WHAT THIS TASK INVOLVES: Write every text line of the chart understanding data below as a JSON list of strings, with one string per line and blank lines omitted. Leave the pictures out of your answer.

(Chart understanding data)
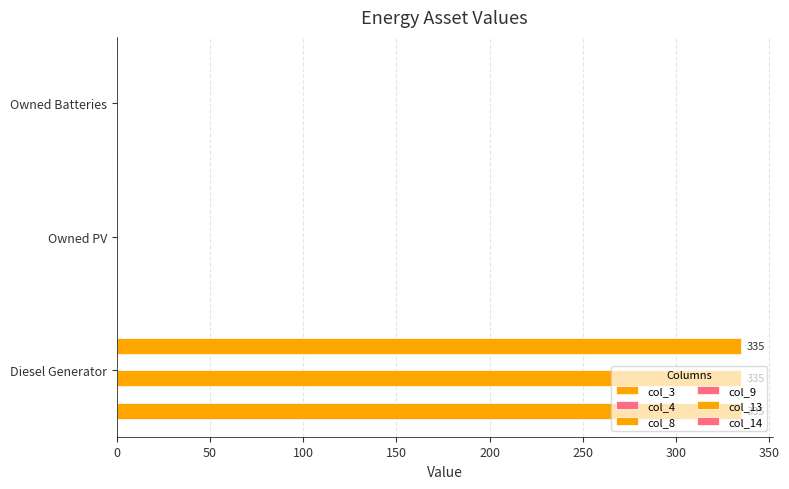

How many bars are there in total?

18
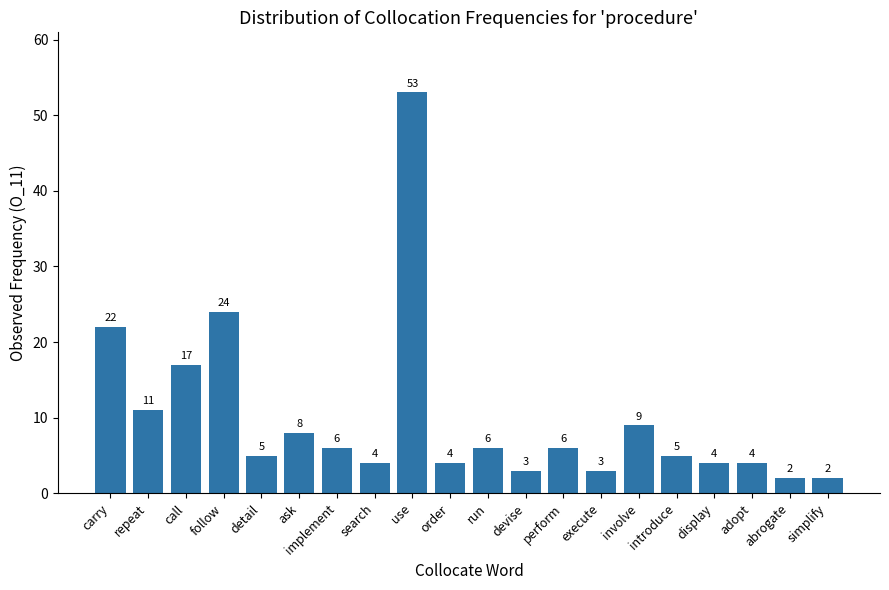

What is the greatest value displayed?

53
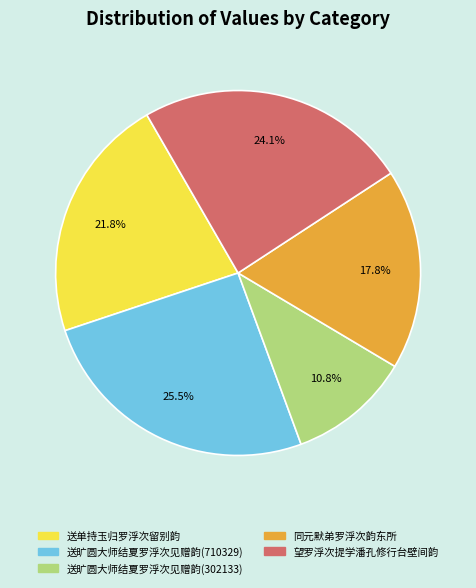

Is the sum of 送旷圆大师结夏罗浮次见赠韵(302133) and 望罗浮次提学潘孔修行台壁间韵 greater than half?

No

ANSWER BELOW:
[
  "How many bars are there in total?",
  "18",
  "What is the greatest value displayed?",
  "53",
  "Is the sum of 送旷圆大师结夏罗浮次见赠韵(302133) and 望罗浮次提学潘孔修行台壁间韵 greater than half?",
  "No"
]